Through the campaign, the religious conservative has framed himself as a Washington outsider and painted Strange as a politician corrupted already by Washington and McConnell, a frequent target for conservatives.

Moore’s attacks on McConnell have wooed a handful of antiestablishment Republicans into his corner. Former Arkansas Gov. Mike Huckabee (R), an avid Trump supporter, backed Moore last week. A few days later, House Freedom Caucus Chairman Mark Meadows (R-N.C.) backed the judge after meeting with Breitbart News head and former Trump chief strategist Stephen Bannon, another Moore supporter. 

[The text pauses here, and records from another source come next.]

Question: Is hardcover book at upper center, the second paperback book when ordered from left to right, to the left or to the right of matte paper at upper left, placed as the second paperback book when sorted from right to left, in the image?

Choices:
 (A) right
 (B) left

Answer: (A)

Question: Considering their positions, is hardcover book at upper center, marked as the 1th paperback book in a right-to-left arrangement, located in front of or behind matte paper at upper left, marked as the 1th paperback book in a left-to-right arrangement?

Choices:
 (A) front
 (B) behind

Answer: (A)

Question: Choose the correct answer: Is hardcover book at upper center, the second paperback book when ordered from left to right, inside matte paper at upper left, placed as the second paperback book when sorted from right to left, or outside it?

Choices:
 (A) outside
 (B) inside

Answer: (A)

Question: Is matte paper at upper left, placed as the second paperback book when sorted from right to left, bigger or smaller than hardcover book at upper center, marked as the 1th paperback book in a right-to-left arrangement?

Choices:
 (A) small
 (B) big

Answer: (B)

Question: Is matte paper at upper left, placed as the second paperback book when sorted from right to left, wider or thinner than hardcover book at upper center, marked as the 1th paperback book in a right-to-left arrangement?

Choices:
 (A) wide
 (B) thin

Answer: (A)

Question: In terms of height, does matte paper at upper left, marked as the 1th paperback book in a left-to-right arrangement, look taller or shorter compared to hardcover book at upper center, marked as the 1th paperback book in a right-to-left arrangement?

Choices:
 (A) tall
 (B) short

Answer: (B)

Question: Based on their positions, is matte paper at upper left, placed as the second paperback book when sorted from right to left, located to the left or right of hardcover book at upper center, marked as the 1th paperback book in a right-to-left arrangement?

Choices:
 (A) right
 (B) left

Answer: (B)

Strange has sought to undercut that dynamic with his latest messaging meant to pull Moore down into the “swamp” with the rest of the politicians. Last week, in his first television ad of the runoff, Strange’s campaign ran down a laundry list of alleged improprieties by Moore.

“Investigated for using his office to raise money for personal gain [and] fought to increase his taxpayer-funded salary. Spent 80 percent of his Christian foundation’s contribution to pay himself in one year, paid himself $1 million, traveled on private jets,” the ad’s narrator says. “Forty-year politician Roy Moore in the Montgomery swamp. Roy Moore: it’s all about him. That’s risky for us.”

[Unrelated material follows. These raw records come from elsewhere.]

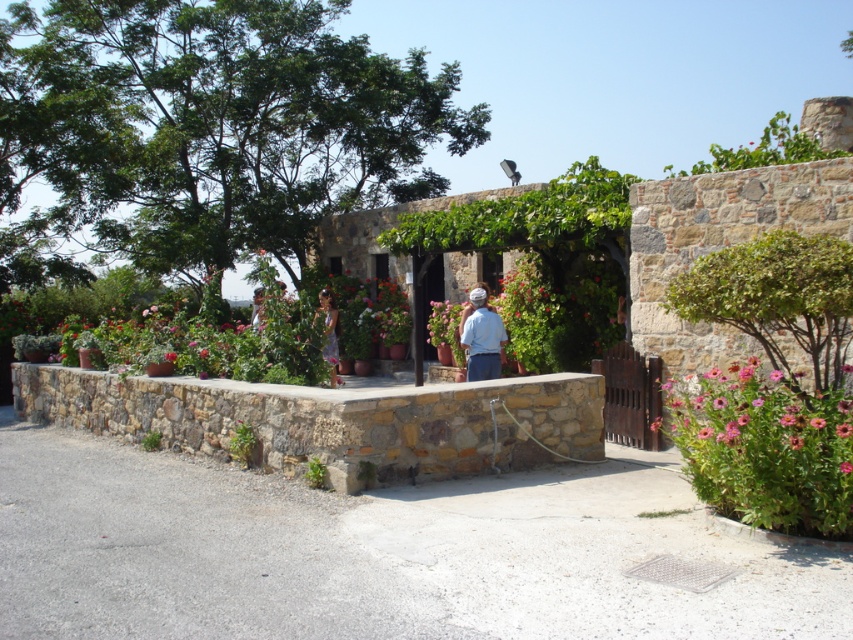
Measure the distance between white cotton shirt at center and matte purple dress at center.

A distance of 3.05 meters exists between white cotton shirt at center and matte purple dress at center.

Does white cotton shirt at center appear on the right side of matte purple dress at center?

Indeed, white cotton shirt at center is positioned on the right side of matte purple dress at center.

Between point (486, 301) and point (334, 332), which one is positioned behind?

Point (334, 332)

Where is `white cotton shirt at center`? white cotton shirt at center is located at coordinates (480, 337).

Based on the photo, is white cotton shirt at center to the left of pink matte flower at center from the viewer's perspective?

Correct, you'll find white cotton shirt at center to the left of pink matte flower at center.

Does point (486, 364) come behind point (848, 464)?

That is True.

This screenshot has height=640, width=853. I want to click on white cotton shirt at center, so click(480, 337).

Is pink matte flower at lower right taller than white cotton shirt at center?

Incorrect, pink matte flower at lower right's height is not larger of white cotton shirt at center's.

The height and width of the screenshot is (640, 853). I want to click on pink matte flower at lower right, so click(757, 419).

The width and height of the screenshot is (853, 640). What are the coordinates of `pink matte flower at lower right` in the screenshot? It's located at (757, 419).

Strange’s campaign launched a digital ad needling Moore for attending a fundraiser hosted by conservative pundit Alan Keyes, who has repeatedly criticized Trump. The ad includes a mash-up of some of Keyes’s most critical television interviews about Trump.

The push is funded with Strange’s overwhelming monetary advantage in the race. The senator outraised Moore by more than $2 million during the first round of the primary, and continues to outspend him during the runoff.  

But even as he blankets the airwaves and builds what is described by observers as a better ground game, the complicated dynamics of a special election runoff make the race hard to predict. That’s why Strange and his allies hope that Trump starts putting some force behind his endorsement.

“Hedging your bets in politics doesn’t work — the fact that he hasn’t tried to revisit the endorsement means he clearly supports Luther Strange,” said one Senate GOP aide supportive of Trump.

“Luther Strange can very well win this, and Donald Trump would look like a kingmaker.”